Dr. Michael Glaßmeyer, Chefarzt der Klinik für Frauenheilkunde am Rochus-Hospital, zum Kölner Fall einer abgewiesenen vergewaltigten Frau.

Der Fall einer jungen Kölnerin, der nach einer Vergewaltigung von einem katholischen Krankenhaus eine Untersuchung und die einhergehende „Pille danach“ verweigert wurde, bewegt die Gemüter. „Ein Skandal“ sei das, meinte ARD-Talkmaster Günther Jauch am Sonntagabend. Zuvor hatte sich sogar der als erzkonservativ geltende Kölner Kardinal Meissner auf die Seite des Opfers geschlagen und definiert: Die „Pille danach“ könne erlaubt sein, wenn sie nur verhütend wirkt, aber nicht abtreibend. Wir sprachen mit dem Gynäkologen und Chefarzt Dr. Michael Glaßmeyer über die Praxis am St. Rochus-Hospital, das ebenfalls unter den Fittichen der katholischen Kirche arbeitet.

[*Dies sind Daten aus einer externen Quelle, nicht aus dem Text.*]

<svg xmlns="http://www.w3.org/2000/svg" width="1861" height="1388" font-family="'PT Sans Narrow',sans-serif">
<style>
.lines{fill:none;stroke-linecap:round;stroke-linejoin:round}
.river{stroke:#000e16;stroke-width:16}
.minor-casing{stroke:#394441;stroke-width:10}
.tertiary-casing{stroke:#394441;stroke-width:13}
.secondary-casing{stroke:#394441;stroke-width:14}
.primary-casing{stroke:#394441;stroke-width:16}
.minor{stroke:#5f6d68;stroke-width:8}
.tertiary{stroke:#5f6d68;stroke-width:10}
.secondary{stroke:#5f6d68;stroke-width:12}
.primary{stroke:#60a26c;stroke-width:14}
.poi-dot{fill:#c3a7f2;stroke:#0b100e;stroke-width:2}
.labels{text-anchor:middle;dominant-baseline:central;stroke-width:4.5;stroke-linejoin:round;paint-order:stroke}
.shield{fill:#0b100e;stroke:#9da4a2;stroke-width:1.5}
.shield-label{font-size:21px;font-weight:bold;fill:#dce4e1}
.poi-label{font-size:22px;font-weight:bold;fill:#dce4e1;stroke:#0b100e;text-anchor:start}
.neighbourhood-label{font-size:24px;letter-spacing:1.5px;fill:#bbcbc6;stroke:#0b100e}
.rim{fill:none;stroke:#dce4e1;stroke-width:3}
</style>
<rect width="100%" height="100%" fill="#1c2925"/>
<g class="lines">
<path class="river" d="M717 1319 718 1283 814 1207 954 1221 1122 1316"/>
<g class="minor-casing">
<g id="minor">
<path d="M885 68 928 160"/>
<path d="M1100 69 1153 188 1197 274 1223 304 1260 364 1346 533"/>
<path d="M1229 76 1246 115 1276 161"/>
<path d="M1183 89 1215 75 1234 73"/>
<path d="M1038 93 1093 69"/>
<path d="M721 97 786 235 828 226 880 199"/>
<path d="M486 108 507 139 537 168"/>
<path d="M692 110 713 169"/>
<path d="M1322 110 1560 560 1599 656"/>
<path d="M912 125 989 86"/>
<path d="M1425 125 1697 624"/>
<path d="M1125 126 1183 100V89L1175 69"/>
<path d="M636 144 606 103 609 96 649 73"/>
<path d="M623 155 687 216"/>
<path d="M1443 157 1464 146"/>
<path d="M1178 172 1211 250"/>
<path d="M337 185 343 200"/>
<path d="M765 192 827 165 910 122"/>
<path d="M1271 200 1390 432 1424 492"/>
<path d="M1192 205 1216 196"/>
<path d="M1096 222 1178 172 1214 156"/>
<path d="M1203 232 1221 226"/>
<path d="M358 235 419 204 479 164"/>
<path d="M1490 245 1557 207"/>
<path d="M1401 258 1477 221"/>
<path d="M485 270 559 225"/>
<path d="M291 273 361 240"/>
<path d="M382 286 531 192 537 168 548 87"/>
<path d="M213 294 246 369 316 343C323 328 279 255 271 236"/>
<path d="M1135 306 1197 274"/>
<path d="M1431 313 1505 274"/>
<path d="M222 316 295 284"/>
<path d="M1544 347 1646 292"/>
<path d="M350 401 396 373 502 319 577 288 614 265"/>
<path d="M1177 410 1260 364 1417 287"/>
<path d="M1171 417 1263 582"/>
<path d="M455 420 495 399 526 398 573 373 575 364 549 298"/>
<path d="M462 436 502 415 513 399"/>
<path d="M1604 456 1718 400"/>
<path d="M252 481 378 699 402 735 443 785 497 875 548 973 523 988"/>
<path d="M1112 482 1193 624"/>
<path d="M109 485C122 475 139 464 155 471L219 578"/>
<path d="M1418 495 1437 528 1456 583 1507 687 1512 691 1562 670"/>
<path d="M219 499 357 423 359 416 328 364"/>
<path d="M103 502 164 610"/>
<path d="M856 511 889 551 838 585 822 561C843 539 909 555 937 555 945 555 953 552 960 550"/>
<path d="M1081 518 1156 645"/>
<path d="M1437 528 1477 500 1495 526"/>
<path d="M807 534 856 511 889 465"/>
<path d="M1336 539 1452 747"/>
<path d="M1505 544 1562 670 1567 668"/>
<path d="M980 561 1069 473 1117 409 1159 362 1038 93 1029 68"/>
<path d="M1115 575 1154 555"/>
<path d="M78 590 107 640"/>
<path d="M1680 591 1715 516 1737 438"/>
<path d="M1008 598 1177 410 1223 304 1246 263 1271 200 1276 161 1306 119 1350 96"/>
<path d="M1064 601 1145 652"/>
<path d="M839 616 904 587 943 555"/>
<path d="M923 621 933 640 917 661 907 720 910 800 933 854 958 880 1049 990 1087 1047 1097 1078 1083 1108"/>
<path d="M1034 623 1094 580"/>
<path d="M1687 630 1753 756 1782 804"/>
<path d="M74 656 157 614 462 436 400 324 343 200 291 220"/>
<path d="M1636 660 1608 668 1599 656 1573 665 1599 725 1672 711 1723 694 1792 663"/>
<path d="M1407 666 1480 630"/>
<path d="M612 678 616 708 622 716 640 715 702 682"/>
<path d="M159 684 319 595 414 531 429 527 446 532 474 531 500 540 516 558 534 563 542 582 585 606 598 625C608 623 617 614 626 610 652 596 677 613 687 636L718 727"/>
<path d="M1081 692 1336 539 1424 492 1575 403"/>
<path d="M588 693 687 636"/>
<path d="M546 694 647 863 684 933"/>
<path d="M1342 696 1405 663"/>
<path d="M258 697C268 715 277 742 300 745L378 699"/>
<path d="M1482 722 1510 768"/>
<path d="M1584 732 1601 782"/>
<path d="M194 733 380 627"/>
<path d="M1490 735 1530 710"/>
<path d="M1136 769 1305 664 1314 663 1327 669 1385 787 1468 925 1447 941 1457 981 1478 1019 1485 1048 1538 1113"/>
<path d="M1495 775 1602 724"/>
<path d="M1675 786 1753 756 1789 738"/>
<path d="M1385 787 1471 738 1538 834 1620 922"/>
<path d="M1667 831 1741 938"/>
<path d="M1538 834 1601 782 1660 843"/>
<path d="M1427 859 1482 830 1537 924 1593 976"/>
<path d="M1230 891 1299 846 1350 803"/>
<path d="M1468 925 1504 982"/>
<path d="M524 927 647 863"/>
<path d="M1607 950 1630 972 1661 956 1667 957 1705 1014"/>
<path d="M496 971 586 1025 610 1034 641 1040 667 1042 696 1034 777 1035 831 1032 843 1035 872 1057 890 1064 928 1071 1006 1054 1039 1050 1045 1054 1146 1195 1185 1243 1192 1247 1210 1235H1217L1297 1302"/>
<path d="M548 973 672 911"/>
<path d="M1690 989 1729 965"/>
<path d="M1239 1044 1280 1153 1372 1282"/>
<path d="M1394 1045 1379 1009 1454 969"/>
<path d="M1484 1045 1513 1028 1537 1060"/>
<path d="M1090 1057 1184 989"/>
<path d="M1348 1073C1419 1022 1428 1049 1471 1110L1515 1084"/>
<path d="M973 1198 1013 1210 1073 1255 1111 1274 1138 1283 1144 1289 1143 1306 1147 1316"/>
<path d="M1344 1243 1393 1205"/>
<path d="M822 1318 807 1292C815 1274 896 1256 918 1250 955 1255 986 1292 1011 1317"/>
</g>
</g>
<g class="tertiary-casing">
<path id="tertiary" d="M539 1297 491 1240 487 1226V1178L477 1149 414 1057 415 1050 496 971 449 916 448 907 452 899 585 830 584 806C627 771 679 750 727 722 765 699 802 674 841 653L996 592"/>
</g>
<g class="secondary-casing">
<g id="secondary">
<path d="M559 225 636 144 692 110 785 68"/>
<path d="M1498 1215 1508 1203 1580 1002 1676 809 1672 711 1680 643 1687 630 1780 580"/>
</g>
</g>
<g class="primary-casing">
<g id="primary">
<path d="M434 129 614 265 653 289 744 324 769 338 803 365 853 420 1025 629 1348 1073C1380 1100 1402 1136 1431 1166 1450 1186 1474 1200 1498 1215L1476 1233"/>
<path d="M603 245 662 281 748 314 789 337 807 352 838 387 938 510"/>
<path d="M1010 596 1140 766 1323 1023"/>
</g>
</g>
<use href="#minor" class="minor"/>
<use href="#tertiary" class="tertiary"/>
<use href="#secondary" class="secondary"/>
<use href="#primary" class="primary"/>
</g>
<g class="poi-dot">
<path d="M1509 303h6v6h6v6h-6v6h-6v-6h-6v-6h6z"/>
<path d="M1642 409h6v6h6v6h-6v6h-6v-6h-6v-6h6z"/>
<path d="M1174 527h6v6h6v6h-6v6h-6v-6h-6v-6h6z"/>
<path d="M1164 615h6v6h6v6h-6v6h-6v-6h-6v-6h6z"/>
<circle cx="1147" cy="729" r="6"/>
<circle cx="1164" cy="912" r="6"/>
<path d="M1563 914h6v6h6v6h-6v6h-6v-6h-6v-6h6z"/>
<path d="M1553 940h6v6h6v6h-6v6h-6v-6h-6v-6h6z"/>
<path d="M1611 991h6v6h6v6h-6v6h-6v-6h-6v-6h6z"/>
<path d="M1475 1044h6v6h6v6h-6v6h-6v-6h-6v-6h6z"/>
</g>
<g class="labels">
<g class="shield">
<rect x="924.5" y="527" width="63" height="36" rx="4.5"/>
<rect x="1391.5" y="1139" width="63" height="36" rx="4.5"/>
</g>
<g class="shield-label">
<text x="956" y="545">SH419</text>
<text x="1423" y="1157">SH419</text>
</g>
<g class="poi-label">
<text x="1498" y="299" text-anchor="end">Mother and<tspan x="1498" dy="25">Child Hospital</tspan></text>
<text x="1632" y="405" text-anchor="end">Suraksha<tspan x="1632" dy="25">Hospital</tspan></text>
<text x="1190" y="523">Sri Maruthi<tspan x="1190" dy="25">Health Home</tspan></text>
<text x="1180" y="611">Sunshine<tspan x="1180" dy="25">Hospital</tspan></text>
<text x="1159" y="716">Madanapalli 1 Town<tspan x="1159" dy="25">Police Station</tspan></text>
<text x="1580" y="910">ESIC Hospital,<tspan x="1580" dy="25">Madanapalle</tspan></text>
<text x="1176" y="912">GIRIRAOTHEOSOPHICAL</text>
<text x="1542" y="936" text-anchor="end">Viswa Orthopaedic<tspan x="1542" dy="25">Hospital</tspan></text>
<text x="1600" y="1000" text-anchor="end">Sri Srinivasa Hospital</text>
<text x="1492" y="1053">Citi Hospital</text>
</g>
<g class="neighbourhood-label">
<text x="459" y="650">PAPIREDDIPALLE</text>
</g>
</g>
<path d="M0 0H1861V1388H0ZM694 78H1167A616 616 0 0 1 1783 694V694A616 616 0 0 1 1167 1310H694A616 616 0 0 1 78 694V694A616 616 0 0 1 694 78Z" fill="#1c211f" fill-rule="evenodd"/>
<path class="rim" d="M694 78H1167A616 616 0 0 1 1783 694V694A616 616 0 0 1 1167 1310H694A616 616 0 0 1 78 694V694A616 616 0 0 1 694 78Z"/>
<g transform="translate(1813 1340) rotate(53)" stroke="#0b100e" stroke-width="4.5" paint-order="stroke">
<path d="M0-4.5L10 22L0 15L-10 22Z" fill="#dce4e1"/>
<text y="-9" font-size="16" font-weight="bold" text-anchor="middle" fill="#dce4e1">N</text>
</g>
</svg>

Herr Dr. Glaßmeyer, wie ist das nun genau, kann die Pille danach auch eine Abtreibungspille sein?

Das Problem ist bereits wissenschaftlich geklärt. Wenn sich ein Ei bereits in der Gebärmutter eingenistet hat, wirkt die Pille danach nicht. Eine klassische Abtreibung kann man damit also nicht durchführen.

Wie ist das am Rochus-Hospital. Gibt es dort eine Verordnung, wie mit der Pille danach umgegangen werden muss?

Hierzu gibt es von oben keine Anordnungen. Es kommt mehrmals im Monat vor, dass vergewaltigte Frauen bei uns um Hilfe bitten. Dann werden sie auf Spuren untersucht. Wir haben bislang noch niemals ein potenzielles Vergewaltigungsopfer weggeschickt.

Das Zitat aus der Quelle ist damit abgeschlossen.